Now suppose for some $x_1\ne x_2$ we have $\text{AM}(x_1,x_2,\cdots,x_n)=\text{GM}(x_1,x_2,\cdots,x_n)$. Let $x_1'=x_2'=(x_1+x_2)/2$, we see $$\text{AM}(x_1',x_2',\cdots,x_n)=\text{AM}(x_1,x_2,\cdots,x_n)$$ Meanwhile, we have $x_1'x_2'-x_1x_2=(x_1-x_2)^2/4>0$, hence $$\text{GM}(x_1',x_2',\cdots,x_n)>\text{GM}(x_1,x_2,\cdots,x_n)$$ Combining these results, we find $$\text{AM}(x_1',x_2',\cdots,x_n)<\text{GM}(x_1',x_2',\cdots,x_n)$$ Contradicting $\text{AM}-\text{GM}$ inequality. So $x_1=x_2$ if the equality holds. For the same reason, all $x_i$ is equal.
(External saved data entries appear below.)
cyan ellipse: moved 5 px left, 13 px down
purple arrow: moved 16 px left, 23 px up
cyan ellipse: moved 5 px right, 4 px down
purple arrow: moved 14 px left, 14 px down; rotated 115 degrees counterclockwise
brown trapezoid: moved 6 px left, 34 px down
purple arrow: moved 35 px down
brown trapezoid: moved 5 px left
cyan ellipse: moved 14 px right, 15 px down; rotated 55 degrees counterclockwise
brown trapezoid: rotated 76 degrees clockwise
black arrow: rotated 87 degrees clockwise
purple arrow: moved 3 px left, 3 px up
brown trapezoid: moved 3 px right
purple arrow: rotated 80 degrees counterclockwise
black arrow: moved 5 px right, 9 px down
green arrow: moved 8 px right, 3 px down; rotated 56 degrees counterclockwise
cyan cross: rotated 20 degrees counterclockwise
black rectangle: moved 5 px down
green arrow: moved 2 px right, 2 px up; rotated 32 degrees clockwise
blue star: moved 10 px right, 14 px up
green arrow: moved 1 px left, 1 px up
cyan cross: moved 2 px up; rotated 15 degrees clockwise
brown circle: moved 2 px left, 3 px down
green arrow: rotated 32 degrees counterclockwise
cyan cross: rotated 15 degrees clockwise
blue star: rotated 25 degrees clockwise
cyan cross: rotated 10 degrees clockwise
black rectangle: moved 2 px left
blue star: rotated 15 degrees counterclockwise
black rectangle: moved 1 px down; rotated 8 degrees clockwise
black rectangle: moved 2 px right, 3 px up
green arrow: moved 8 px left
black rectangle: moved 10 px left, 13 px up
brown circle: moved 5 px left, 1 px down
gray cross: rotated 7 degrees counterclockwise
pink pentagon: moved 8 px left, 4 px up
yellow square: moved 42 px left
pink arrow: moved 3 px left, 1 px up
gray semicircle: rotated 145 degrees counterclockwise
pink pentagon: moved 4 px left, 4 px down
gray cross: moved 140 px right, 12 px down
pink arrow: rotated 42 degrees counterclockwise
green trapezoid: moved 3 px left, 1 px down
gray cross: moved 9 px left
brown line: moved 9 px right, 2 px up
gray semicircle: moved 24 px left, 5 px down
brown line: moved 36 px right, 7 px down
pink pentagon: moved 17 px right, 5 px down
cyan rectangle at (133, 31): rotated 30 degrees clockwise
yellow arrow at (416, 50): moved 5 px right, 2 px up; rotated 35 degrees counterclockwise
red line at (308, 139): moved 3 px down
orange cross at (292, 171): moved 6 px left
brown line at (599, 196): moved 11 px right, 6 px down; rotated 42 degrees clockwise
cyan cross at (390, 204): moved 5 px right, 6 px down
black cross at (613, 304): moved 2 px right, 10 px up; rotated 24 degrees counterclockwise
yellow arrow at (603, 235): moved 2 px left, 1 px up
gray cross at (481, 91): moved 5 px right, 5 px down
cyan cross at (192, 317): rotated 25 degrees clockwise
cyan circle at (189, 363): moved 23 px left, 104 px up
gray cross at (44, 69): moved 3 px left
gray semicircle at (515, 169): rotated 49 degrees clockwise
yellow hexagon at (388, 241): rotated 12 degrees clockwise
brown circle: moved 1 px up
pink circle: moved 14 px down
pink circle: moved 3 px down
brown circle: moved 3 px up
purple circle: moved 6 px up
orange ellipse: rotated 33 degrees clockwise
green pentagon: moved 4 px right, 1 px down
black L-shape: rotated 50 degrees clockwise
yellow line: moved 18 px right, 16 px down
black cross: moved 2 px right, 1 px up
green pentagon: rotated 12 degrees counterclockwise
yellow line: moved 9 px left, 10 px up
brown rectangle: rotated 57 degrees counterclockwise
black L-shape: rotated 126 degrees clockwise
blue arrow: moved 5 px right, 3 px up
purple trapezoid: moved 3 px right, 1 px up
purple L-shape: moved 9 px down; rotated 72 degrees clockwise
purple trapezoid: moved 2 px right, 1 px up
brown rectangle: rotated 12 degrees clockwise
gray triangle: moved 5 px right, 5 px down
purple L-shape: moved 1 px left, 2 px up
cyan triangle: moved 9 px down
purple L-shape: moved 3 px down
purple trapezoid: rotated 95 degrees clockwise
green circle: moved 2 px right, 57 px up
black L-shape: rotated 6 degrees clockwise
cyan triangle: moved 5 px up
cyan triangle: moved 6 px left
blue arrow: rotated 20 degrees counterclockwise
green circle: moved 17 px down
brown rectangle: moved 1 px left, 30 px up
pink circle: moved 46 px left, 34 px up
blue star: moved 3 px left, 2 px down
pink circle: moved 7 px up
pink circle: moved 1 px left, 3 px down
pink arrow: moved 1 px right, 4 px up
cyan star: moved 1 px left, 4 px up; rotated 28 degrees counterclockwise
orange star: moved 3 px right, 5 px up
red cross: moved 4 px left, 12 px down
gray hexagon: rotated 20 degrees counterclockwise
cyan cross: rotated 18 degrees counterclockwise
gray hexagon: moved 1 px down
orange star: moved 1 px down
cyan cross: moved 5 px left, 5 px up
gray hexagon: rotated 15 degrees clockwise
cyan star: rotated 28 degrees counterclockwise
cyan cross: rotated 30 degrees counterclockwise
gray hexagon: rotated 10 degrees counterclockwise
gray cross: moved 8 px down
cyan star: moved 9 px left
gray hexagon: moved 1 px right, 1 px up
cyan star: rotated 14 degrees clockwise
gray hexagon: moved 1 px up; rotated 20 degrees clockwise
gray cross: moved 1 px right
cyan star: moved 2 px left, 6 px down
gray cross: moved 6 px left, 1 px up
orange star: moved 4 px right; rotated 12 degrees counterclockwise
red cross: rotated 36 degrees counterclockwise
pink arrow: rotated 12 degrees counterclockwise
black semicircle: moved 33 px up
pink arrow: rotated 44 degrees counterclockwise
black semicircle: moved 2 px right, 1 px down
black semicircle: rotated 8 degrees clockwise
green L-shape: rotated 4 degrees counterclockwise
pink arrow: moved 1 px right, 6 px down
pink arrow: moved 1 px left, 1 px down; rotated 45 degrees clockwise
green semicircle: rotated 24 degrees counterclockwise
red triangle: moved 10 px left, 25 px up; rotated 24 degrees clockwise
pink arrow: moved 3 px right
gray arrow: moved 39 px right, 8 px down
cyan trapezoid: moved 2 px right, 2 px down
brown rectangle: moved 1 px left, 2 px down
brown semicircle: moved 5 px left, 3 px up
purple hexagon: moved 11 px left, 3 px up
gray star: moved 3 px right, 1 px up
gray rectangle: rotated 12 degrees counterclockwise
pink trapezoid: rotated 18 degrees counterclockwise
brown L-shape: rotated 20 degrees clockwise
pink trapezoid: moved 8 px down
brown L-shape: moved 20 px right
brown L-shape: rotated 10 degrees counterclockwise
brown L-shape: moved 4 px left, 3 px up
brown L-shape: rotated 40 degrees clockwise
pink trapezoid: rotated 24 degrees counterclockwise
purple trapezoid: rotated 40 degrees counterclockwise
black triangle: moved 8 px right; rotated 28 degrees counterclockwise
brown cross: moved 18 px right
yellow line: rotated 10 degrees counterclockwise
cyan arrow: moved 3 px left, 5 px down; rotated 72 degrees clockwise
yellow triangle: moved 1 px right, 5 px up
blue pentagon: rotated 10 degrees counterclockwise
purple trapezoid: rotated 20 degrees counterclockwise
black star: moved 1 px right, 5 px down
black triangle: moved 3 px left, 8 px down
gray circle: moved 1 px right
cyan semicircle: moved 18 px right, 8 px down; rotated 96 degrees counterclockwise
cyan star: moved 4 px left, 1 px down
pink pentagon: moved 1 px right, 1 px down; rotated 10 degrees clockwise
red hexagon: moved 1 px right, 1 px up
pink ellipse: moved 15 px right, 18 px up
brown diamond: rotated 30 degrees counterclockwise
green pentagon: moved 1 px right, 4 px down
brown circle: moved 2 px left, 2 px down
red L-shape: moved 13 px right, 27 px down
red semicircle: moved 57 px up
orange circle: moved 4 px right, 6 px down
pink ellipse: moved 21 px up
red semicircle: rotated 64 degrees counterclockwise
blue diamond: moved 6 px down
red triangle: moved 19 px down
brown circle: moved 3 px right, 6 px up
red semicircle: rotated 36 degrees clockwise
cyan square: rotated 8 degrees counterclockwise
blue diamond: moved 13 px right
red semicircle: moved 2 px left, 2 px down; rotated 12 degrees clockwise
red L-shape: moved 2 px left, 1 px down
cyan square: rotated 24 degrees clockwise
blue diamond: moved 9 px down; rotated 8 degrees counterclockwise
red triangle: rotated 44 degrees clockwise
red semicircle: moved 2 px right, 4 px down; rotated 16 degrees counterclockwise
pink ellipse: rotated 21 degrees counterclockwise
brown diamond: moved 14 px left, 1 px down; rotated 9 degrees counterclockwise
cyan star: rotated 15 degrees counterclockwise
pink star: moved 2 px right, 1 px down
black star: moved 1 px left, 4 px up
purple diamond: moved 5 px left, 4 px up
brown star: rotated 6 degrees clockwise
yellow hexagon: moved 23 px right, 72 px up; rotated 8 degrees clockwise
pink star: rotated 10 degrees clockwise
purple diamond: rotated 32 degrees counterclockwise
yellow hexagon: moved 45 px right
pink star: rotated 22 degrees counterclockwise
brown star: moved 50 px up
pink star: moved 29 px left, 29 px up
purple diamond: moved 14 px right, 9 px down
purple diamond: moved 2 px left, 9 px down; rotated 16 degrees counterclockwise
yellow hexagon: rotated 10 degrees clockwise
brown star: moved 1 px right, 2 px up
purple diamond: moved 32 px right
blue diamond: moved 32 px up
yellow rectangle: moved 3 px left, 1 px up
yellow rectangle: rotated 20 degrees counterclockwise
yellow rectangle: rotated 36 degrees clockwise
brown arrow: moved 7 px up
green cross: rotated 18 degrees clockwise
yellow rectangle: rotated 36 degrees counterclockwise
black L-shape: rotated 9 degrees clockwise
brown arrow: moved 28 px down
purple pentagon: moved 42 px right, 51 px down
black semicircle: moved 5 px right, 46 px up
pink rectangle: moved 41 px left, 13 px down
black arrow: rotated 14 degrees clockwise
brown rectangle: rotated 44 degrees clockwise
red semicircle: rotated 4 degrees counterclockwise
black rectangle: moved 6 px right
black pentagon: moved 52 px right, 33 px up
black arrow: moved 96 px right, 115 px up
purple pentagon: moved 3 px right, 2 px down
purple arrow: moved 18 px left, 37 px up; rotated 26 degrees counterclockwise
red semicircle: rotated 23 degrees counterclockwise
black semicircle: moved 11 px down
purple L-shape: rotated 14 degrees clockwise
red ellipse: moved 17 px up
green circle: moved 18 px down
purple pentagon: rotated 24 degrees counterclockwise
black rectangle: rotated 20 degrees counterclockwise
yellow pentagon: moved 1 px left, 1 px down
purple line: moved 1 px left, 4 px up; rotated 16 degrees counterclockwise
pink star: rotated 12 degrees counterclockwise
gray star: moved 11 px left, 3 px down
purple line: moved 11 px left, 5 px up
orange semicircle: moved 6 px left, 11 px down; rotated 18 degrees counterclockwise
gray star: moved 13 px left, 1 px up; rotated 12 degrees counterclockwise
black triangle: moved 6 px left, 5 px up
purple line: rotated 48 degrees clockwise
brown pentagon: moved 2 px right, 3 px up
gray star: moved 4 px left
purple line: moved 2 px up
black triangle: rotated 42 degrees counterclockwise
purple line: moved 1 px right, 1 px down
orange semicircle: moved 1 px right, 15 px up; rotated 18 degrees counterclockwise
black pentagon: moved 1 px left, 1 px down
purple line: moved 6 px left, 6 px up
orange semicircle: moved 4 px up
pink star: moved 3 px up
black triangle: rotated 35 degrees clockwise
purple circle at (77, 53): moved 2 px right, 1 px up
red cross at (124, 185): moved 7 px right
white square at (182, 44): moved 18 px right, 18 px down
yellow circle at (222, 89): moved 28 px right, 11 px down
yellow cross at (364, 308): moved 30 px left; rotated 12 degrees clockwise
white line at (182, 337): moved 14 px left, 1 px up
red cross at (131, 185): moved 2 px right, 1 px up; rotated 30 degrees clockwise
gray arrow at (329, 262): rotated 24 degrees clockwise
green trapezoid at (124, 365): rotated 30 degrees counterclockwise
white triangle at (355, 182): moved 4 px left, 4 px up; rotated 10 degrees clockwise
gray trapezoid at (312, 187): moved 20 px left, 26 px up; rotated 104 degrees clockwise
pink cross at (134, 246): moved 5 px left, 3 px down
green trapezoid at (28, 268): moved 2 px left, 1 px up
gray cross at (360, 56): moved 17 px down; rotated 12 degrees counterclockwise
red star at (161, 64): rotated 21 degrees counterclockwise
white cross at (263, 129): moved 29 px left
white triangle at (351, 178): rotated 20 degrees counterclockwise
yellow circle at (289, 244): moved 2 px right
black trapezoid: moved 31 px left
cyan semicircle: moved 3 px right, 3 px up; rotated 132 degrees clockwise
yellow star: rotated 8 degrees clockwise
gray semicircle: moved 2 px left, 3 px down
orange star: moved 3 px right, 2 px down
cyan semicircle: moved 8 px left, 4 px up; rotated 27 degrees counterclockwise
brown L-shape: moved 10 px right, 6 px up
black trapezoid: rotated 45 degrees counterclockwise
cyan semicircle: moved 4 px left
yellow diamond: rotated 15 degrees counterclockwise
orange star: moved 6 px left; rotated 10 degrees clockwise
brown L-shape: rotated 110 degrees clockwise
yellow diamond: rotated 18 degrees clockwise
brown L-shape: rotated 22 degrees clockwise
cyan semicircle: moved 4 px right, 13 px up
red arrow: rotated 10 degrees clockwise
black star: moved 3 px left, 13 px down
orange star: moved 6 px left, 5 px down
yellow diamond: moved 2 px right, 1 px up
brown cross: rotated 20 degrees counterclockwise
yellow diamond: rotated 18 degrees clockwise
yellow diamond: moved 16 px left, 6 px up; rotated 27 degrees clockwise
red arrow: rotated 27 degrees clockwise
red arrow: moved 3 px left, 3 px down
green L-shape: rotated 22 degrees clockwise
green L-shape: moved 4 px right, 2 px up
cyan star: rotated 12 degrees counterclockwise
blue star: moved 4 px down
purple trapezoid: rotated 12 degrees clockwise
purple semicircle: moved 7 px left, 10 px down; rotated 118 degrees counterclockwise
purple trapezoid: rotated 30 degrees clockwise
Here is a hint for the proof of $n=4$

$(x_1x_2x_3x_4)^{1/4} = \sqrt{\sqrt{x_1x_2}\sqrt{x_3x_4}}$

Can you extend that to $n=8$ and so on?

Then, if you have it for $n=4$, you can show it for $n=3$ by letting $x_4$ be the average of the other three.